The “most natural meaning” of the SB 1437 provision at issue, construed in the context of the bill as a whole and of the Penal Code, “bars a conviction for first or second degree murder under a natural and probable consequences theory,” Justice Goodwin Liu wrote for the Supreme Court.

With SB 1437, the Legislature intended to restrict murder culpability outside the felony murder rule “to persons who personally possess malice aforethought,” Liu wrote, and the natural and probable consequences doctrine “is incompatible with this requirement because an aider and abettor need not personally possess malice, express or implied, to be convicted of second degree murder” under that theory.
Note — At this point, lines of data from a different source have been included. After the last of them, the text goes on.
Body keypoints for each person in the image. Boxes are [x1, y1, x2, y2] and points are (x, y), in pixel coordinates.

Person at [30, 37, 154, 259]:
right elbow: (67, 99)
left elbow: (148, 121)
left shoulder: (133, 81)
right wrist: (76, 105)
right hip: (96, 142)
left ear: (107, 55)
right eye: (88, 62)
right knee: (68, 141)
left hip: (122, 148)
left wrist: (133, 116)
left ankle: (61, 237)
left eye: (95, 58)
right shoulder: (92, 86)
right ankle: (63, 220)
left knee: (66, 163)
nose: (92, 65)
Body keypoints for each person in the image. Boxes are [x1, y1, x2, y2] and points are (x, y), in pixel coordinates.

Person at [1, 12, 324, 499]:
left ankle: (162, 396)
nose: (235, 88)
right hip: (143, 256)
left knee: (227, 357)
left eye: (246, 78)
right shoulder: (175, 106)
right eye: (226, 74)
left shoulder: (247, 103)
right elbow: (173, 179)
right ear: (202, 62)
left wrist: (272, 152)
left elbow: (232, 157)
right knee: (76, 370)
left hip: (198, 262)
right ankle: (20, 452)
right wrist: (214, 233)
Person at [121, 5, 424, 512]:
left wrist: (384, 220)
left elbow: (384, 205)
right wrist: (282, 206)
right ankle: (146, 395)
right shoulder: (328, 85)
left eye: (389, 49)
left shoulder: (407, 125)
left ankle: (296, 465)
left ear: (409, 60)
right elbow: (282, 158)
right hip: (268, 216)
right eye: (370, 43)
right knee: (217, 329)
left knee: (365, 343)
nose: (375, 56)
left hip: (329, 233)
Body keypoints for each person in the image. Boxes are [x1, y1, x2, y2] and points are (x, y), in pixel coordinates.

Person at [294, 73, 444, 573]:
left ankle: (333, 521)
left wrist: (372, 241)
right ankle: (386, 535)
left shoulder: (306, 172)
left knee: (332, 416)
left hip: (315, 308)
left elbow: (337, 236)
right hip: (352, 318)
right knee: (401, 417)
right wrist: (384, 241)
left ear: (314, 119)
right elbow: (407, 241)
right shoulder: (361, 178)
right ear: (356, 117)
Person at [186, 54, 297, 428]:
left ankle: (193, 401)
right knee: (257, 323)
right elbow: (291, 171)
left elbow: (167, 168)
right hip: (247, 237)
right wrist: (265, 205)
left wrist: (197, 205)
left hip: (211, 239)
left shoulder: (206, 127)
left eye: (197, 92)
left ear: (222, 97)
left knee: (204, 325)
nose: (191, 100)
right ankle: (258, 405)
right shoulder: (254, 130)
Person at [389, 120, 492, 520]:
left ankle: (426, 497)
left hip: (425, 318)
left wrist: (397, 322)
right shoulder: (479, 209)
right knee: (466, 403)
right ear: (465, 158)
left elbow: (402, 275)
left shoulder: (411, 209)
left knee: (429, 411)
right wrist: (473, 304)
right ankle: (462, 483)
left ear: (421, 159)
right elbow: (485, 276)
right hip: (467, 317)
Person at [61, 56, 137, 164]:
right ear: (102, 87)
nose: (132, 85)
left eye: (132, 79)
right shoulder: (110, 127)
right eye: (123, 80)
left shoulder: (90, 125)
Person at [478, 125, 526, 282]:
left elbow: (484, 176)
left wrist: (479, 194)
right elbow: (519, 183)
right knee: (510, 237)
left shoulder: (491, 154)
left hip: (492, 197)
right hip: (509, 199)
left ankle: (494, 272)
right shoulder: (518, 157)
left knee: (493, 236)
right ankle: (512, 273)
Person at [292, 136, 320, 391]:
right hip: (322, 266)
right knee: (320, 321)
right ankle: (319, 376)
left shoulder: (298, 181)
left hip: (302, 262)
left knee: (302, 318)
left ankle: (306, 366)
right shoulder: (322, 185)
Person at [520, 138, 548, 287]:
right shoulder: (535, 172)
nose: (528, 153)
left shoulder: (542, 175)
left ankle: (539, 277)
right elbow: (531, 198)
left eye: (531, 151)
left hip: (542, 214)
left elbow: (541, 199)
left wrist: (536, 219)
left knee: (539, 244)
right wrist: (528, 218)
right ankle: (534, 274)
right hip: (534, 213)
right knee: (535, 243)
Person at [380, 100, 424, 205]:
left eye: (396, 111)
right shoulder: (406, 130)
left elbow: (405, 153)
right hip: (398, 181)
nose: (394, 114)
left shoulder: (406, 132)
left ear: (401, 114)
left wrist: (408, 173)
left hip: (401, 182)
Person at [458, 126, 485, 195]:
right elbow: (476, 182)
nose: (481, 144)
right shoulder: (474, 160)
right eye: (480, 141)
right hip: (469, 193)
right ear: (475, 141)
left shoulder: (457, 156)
“Apart from the Court of Appeal decision in this case, every published Court of Appeal opinion to address the issue has concluded that Senate Bill 1437 eliminates natural and probable consequences liability for murder regardless of degree,” Liu wrote, citing seven appellate cases. “We agree with these authorities.”

The court rejected a proposal by the San Diego County District Attorney (amicus curiae in the case) for a “hybrid doctrine” to address conduct where there is proof of malice aforethought but insufficient evidence of other murder liability, calling the scope of such conduct “ill-defined and, in any event, quite narrow.”

SB 1437’s ameliorative provisions, however, don’t apply on direct appeal to nonfinal convictions obtained before the law became effective, such as Gentile’s, the court held. It concluded that such convictions can be challenged on SB 1437 grounds only through a petition filed in the sentencing court under Penal Code section 1170.95.

The court remanded Gentile’s case to the lower court to affirm Gentile’s second-degree murder conviction without prejudice to any petition for relief that he may file under section 1170.95.

Eric Larson, who represented Gentile, said in an email that the court’s decision “was very significant and welcomed as it determined once and for all that liability for the crime of second degree murder in California under the natural and probable consequences doctrine has been eliminated.”

The California Attorney General’s Office could not be immediately reached for comment.

The case is People v. Gentile, case number S256698 , in the Supreme Court of California.